• _TASK LIST_:
a. The article on the Camp Century ice cores names what the layers of ice and frozen gas bubbles show. List each of those things.
b. According to the article on the Camp Century ice cores, how much could the frozen water in the Greenland Ice Sheet raise sea level?
c. Write the next part of the article on the Camp Century ice cores, starting after its final sentence.
::: READING TEXT
Before the U.S. military tried to hide nuclear missiles under the Greenland Ice Sheet during the Cold War, they asked scientists to determine the stability of the ice that would shelter the warheads. From the secret nuclear-powered Project Iceworm base, a maze of ice tunnels and caves spanning nearly two miles, they drilled down more than 4,000 feet to the ground, retrieving the world’s first deep ice core sample from a polar ice sheet in 1966. Today, those once-forgotten ice cores are advancing the understanding of a different, but no less global threat than nuclear war—climate change.
Since that first boring of the ice sheet, scientists have retrieved hundreds more ice cores to reconstruct an accurate record of the Earth’s climate for the past few million years. The layers of ice and frozen gas bubbles show the composition of the atmosphere when the ice formed, how much it snowed and how warm or cold it was.
But the tools to make such a detailed analysis didn’t exist when that first core came to the surface, and climate change wasn’t yet a concern for polar scientists. The goal was to expand the tunnel network, potentially to thousands of miles, and to hide medium-range nuclear missiles that could quickly strike the Soviet Union.
The missile plan was shelved and the base on and below the ice—known as Camp Century—was abandoned. The samples, first stored in freezers in Buffalo, then in Copenhagen, were mostly forgotten. But recently, American and Danish scientists rediscovered them when they were moving between labs. They said they were stunned to find bits and pieces of plants in the gravel layers sampled from the bottom of 4,000 feet of ice.
The twigs and foliage came from moss and shrubs that grew in tundra similar to that found in parts of Siberia and Alaska today. Finding the vegetation at the bottom of the core showed that the ice sheet, with enough frozen water to raise sea level by 20 feet, melted away completely at least once about 1 million years ago, during a climate shift similar to the pulse of warming caused by human greenhouse gas emissions now. The findings were published Monday in the Proceedings of the National Academy of Sciences.
“It’s one of the things that can help tell the story of how much warming you need before the ice sheet disappears,” said co-author Dorthe Dahl-Jensen, an ice physics researcher at the University of Manitoba and the University of Copenhagen.
Until now, the strongest evidence showing a complete meltdown of Greenland’s ice sheet came from the warm mid-Pliocene geologic era, about 3 million years ago, said Pam Pearson, director of the International Cryosphere Climate Initiative, who was not involved in the study. But the new research strengthens evidence of a much more recent meltdown, brought on by less warming.
“This might indeed be new, since this core is from the highest point on the ice sheet, which one would expect to persist the longest,” she said. Unless temperatures 1 million years ago were warmer than thought, she said, the study suggests that the Greenland Ice Sheet is prone to melting in today’s temperatures. Greenland is already more than 3.6 degrees Fahrenheit warmer than in pre-industrial times, probably close to the threshold that will cause persistent long-term melting, she said.
::::::
::: STORED RECORDS
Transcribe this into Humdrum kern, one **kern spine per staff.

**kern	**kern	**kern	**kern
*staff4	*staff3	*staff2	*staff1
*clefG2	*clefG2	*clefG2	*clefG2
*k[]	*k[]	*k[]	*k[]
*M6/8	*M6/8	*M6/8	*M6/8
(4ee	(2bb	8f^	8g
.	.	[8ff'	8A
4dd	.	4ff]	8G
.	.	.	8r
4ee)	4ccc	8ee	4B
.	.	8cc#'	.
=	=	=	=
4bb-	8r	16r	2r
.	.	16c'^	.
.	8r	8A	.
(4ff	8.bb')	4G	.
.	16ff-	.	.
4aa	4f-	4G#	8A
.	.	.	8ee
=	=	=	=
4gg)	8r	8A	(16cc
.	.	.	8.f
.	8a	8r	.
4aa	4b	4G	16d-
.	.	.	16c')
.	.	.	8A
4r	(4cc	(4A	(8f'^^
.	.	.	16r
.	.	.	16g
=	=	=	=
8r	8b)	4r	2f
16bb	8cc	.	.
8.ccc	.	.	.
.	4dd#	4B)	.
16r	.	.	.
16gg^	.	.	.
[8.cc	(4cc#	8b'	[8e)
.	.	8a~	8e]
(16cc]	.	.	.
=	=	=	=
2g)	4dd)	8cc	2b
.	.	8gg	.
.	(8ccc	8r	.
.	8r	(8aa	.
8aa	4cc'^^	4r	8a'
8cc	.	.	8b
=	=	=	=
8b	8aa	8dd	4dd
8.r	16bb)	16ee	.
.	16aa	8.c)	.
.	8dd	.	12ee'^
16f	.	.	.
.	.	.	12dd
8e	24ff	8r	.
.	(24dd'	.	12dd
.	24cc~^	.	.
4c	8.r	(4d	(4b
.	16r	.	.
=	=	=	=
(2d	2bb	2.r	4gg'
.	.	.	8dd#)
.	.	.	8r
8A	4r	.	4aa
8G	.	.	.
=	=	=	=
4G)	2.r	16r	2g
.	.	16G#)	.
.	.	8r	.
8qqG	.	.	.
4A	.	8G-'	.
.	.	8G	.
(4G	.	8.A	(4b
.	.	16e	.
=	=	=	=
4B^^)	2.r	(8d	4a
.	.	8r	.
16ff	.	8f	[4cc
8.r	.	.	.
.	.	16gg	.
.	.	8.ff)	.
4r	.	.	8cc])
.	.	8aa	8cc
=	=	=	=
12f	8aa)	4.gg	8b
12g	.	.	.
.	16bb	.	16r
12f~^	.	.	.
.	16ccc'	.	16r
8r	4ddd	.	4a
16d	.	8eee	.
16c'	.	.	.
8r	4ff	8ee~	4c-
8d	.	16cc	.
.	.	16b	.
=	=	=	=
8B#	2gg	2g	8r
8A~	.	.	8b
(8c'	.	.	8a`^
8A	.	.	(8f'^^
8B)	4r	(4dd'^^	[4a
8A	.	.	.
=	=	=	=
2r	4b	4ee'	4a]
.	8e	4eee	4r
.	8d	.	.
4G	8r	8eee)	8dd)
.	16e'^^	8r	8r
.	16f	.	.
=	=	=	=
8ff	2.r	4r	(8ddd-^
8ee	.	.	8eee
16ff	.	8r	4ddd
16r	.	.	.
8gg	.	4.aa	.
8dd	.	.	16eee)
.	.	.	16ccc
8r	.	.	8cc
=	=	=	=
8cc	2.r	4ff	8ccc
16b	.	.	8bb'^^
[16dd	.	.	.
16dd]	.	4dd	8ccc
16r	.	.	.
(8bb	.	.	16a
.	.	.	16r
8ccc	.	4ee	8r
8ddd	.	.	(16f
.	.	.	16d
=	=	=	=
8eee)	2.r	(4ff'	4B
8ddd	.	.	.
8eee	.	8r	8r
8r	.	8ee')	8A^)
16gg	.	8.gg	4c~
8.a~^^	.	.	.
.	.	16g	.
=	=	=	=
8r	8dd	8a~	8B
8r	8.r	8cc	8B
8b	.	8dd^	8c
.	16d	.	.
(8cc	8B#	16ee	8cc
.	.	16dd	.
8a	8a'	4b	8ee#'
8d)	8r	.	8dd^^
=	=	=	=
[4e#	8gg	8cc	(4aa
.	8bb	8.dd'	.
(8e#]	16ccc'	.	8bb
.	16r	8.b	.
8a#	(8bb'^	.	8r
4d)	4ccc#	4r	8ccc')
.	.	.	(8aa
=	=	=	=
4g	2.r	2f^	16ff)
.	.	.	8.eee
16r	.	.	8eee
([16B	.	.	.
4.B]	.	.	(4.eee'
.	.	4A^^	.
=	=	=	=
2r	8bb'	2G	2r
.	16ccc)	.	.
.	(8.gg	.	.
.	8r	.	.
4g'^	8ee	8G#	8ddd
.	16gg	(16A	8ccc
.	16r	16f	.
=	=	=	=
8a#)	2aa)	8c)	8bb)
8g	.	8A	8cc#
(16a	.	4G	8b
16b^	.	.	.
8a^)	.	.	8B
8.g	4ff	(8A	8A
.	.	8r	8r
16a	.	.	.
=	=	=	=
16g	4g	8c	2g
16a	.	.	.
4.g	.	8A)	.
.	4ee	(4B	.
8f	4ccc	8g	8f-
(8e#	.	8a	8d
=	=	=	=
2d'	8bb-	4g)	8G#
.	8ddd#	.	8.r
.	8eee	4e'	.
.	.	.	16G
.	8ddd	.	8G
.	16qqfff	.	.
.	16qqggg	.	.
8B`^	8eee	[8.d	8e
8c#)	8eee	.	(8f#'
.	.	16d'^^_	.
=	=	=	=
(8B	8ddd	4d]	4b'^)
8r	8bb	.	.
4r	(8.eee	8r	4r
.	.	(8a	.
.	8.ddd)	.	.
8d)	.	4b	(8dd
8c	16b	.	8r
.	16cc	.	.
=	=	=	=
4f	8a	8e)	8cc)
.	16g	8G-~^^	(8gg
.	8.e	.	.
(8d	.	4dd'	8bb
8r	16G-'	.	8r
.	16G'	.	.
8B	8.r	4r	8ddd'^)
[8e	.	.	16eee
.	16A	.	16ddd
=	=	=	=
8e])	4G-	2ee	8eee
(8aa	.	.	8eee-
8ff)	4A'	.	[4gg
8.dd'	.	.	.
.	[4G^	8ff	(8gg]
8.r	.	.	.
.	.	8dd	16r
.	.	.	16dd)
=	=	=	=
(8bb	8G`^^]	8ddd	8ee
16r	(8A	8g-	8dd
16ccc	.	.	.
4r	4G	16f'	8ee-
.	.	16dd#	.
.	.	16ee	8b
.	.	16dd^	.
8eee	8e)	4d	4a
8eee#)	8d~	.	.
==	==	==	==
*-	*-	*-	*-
::::::
::: STORED RECORDS
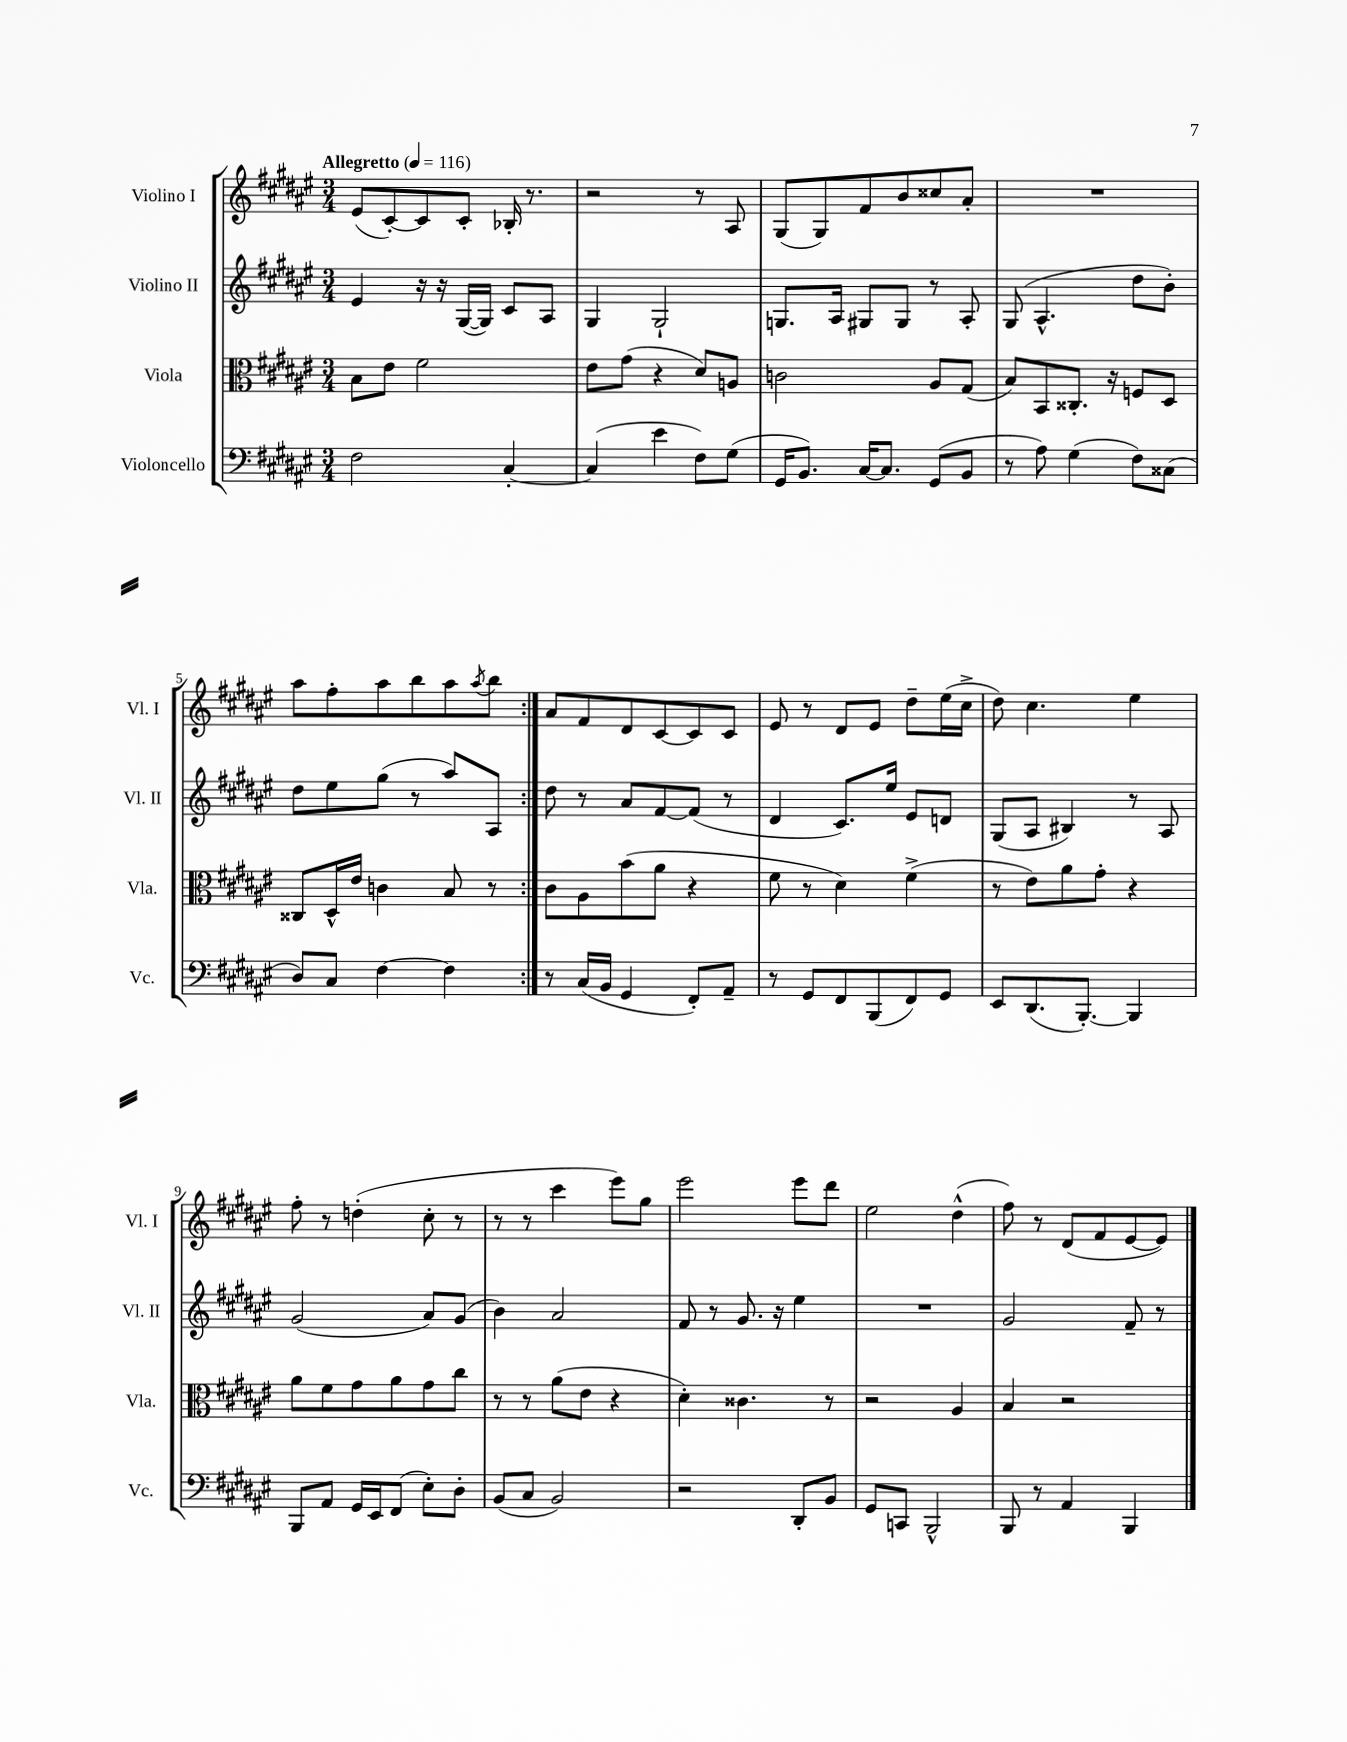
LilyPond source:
::::::
• _OUTPUTS IN ORDER_:
a.
- the composition of the atmosphere when the ice formed
- how much it snowed
- how warm or cold it was

b. By 20 feet.

c.
University of Liége ice researcher Xavier Fettweis cautioned that that the new findings don’t enable a direct comparison between current and past climate conditions, because how the ice sheet warms may be just as important as how much it warms.
For one thing, the location where the ice core was taken is in a part of Greenland that could melt first, according to some climate models.
“That means that vegetation can appear in this area while the ice sheet could remain in some other areas,” he said. Ocean conditions and continent positions were different a million years ago and therefore, “the projected warming can not be directly compared with past conditions.”
And the current and anticipated warming of the Earth is driven by an increase in infrared radiation—the heat trapped by greenhouse gases—while incoming solar radiation is relatively constant. In the past, changing levels of incoming solar radiation, related to changes in Earth’s orbital cycles, drove wide, cyclical climate pulses that periodically warmed and cooled Greenland.
For a while, the old ice core was stashed in the U.S. Army Cold Regions Lab in Buffalo, New York, but in the mid-1990s, they were transferred, still frozen, to Denmark, where they continued to languish in storage until 2014, when University of Vermont geoscientist Paul Bierman met Dahl-Jensen at a conference.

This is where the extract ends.